Cody, I said. How do you spell that?
A-N-A, she said.
That spells Ana, I said, not Cody.
The Empress stopped scribbling and fixed me with her haughtiest and most regal look.
“Then why did you ask?” she retorted.
 “ … some appear’d of an Azure, some of a deep Purple, some of a Grass-green, some of a Scarlet, some of an Orange-colour, &c.”
 “some were Bear-men, some Worm-men, some Fish- or Mear-men, otherwise called Syrens; some Bird-men, some Fly-men, some Ant-men, some Geese-men, some Spider-men, some Lice-men, some Fox-men, some Ape-men, some Jack daw-men, some Magpie-men, some Parrot-men, some Satyrs, some Gyants, and many more, which I cannot all remember.”
 “they were as ingenious and witty in the invention of profitable and useful Arts, as we are in our world, nay, more …
 I guess Aristotle et al are famous philosophers in multiple worlds? Pretty impressive. Not just world famous but multiverse famous. The Empress is not a native of the Blazing World but neither is she a native of our world; rather she is a native of ESFI (England-Scotland-France-Ireland, scholars speculate), which is similar to but not exactly the same as our world.

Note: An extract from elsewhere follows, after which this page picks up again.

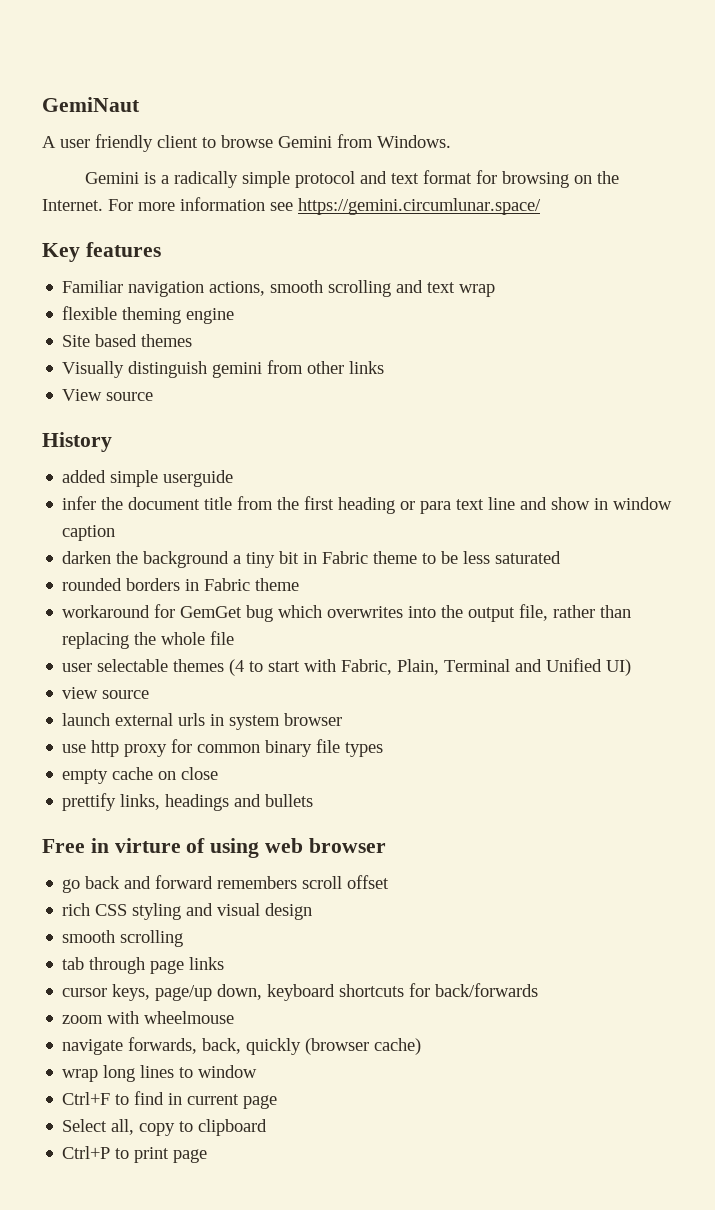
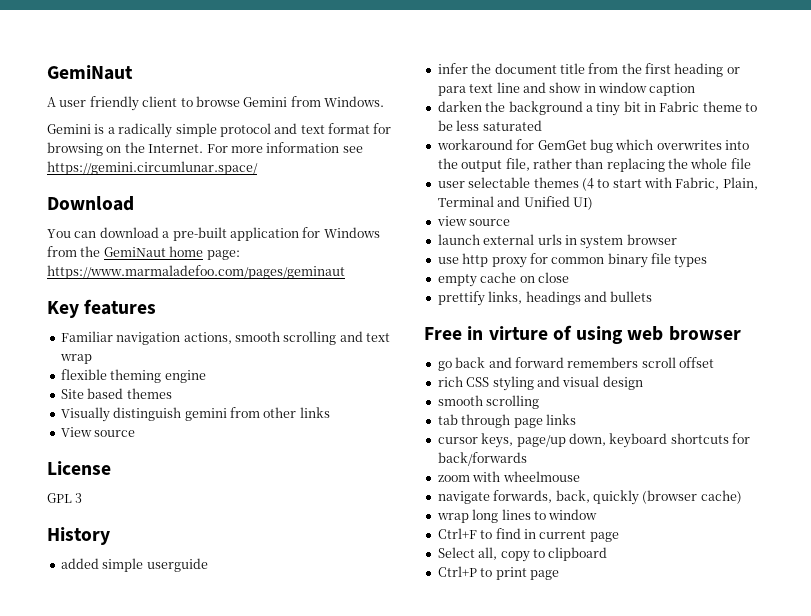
(541, 206) none -> [47,196,134,211] [47,227,380,241] [47,246,240,260] [47,265,345,279] // Download // You can download a pre-built application for Windows from the GemiNaut home page: https://www.marmaladefoo.com/pages/geminaut
(154, 396) none -> [47,461,111,475] [47,493,83,503] // License // GPL 3
[62,578,300,591] // rounded borders in Fabric theme -> (542, 125) none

 This is a rubber ball a bit bigger than a tennis ball that takes the form of an extremely rotund Super Mario. Lately the younger has taken to taking this ball to bed. It is the latest in a long line of unorthodox “transitional objects” that the younger has insisted on sleeping with. Others include a handful of poker chips; a water bottle; some coins; He-Who-Must-Be-Preserved’s toothbrush; a cheese sandwich; a snorkel and mask (we did refuse to let her wear the snorkel in bed, though.)